Leaving aside the point that criticising Meghan Markle for scamming the Royal Family misses the mark entirely – the Royal Family are the scammers here! We literally pay for them to exist! – there’s a older, creaking misogyny at work here. So much of the criticism of Meghan Markle in recent months has centred around her refusal to participate in the absurd circus around royal births, like having to stand outside a hospital, hours after giving birth, and grin for the world press, or disclose private medical matters like her birthing plan to tabloid newspapers that will immediately pick it apart. After Markle appeared at the British Fashion Awards in December of last year, she even got called out for holding her bump too much.
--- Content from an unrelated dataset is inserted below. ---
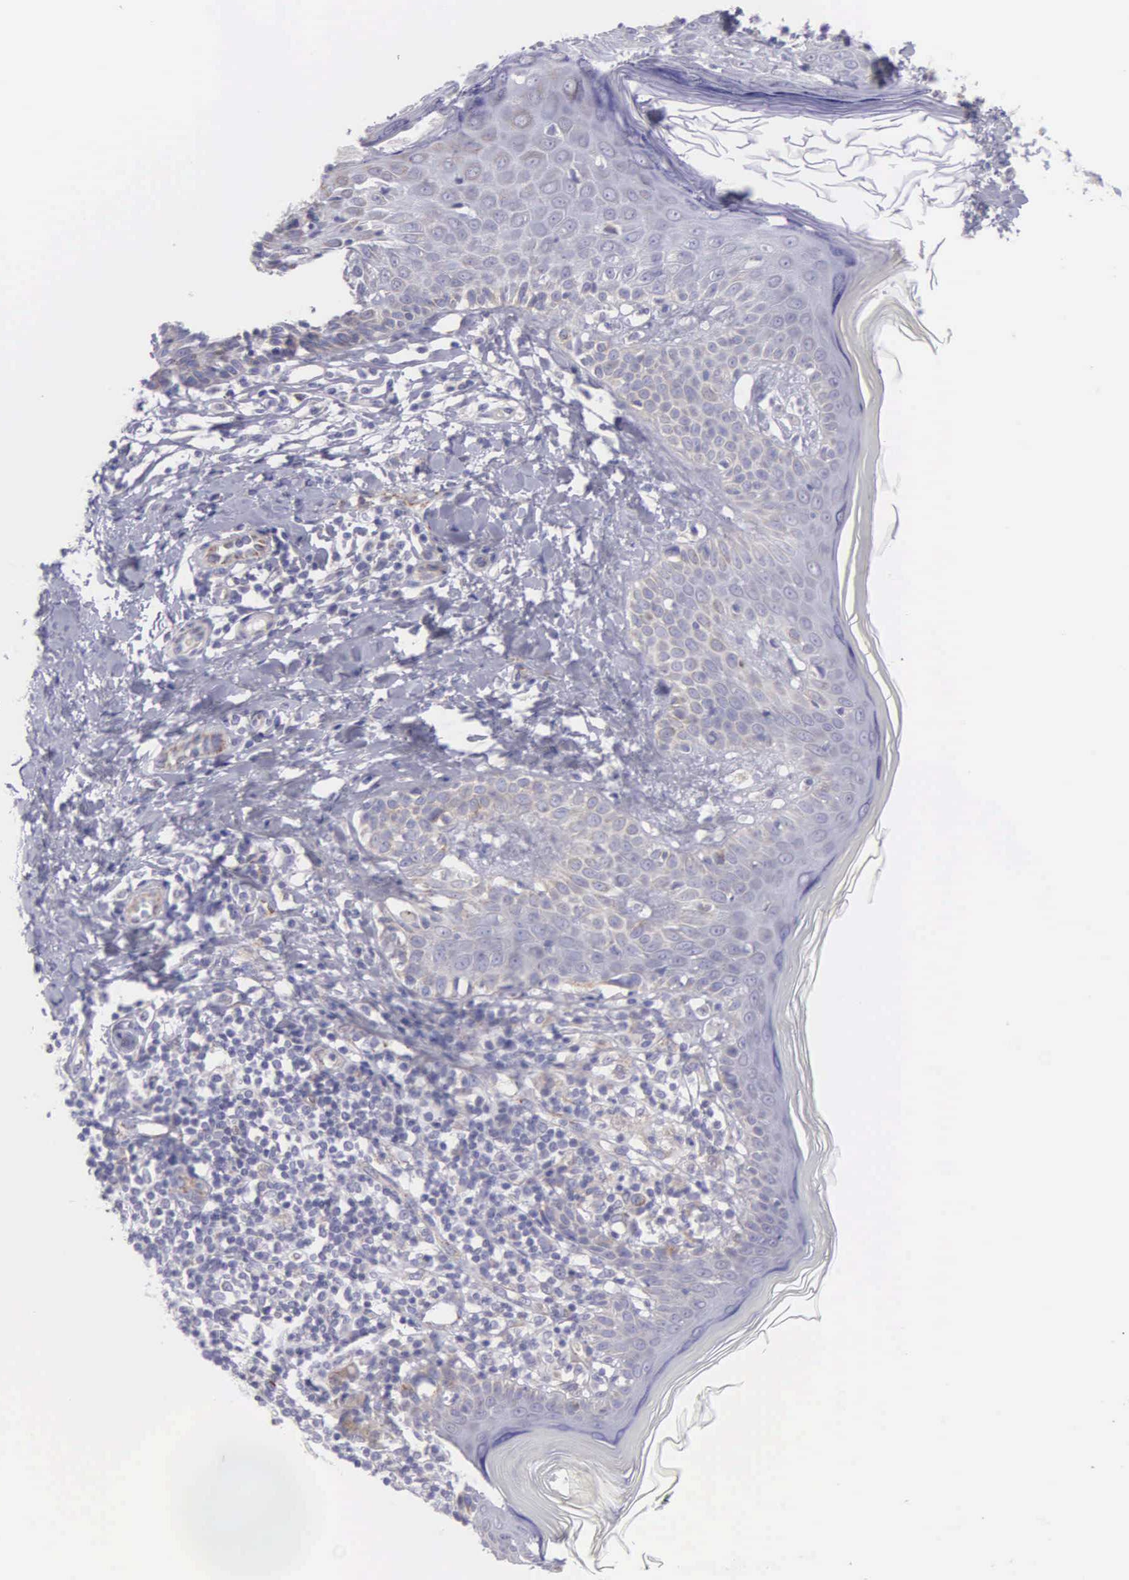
{"staining": {"intensity": "weak", "quantity": "25%-75%", "location": "cytoplasmic/membranous"}, "tissue": "melanoma", "cell_type": "Tumor cells", "image_type": "cancer", "snomed": [{"axis": "morphology", "description": "Malignant melanoma, NOS"}, {"axis": "topography", "description": "Skin"}], "caption": "The histopathology image displays a brown stain indicating the presence of a protein in the cytoplasmic/membranous of tumor cells in melanoma.", "gene": "SYNJ2BP", "patient": {"sex": "male", "age": 45}}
The criticism comes from a long-standing belief that, as taxpayers, we’re entitled to our pound of royal flesh, or in this case, of umbilical cord, privacy be damned. (Tellingly, the Duchess of Cambridge – Markle’s white, Home Counties-bred sister-in-law – can do no wrong in the public’s eye, and is frequently set up as the ur-hero to Markle’s baddie.)

Say the Royal Family has no place in the modern world, or that Prince Charles' tampon fetish is really fucking odd. But don’t say that Meghan Markle is out-scamming the family that literally invented scamming on an institutional level. Because that leaves me stone-cold.